Exercise instructions = Write out the section of the page on endurance sports and the heart that begins with the words "Take-Home Messages" and ends with "tachyarrhythmias and SCD.", substituting "arrhythmias" for "tachyarrhythmias".

Page excerpt =
Can the Heart Endure Years of Endurance Sports?

Take-Home Messages

  • Evidence suggests that ultra-endurance exercise causes myocardial injury.
  • Structural adaptations to exercise, particularly of the right ventricle, may predispose to tachyarrhythmias and SCD.

Moderate exercise is a powerful therapy in the treatment and prevention of cardiac disease. It helps address many of the most pressing global health concerns—obesity, diabetes, atherosclerotic heart disease, and some cancers. However, intense habitual exercise leads to cardiac adaptations for which the benefits are less clear.

The debate goes back more than 2 decades when Blair et al. first reported a reduction in CV and all-cause mortality in a large cohort of healthy middle-aged subjects but simultaneously suggested a limit beyond which further improvements in health outcomes were no longer significant.1 This outer boundary of benefit was estimated to be around 9 METS for women or 10 METS for men, an intensity that is approximately half that at which competitive endurance athletes regularly train.

Today, there is growing evidence suggesting that intense habitual exercise may not lend itself to the “more is better” dictum in regard to cardiac adaptations. André La Gerche, MBBS, PhD, a marathon runner himself, has been uncovering evidence that the heart can be damaged by endurance activities.

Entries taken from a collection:
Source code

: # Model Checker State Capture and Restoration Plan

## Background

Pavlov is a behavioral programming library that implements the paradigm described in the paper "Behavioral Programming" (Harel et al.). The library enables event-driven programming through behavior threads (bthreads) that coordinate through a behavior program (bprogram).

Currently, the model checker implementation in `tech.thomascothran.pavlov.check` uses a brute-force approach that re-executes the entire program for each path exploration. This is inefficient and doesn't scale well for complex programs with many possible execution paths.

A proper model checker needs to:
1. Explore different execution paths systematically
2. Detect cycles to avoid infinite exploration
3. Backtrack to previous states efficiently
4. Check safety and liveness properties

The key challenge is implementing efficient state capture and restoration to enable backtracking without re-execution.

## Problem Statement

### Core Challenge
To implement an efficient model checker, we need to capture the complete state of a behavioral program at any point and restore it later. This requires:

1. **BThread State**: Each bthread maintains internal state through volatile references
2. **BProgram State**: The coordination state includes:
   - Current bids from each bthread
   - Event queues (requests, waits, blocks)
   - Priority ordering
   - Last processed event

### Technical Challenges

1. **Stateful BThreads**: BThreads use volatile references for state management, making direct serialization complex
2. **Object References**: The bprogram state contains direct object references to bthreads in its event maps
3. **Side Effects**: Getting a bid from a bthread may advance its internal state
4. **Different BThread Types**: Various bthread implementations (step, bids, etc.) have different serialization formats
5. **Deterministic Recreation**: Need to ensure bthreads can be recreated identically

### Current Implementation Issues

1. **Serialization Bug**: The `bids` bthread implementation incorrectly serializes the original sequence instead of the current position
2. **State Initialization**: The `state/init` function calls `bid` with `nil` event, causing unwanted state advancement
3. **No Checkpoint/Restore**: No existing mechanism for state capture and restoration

Task solution =
Take-Home Messages

  • Evidence suggests that ultra-endurance exercise causes myocardial injury.
  • Structural adaptations to exercise, particularly of the right ventricle, may predispose to arrhythmias and SCD.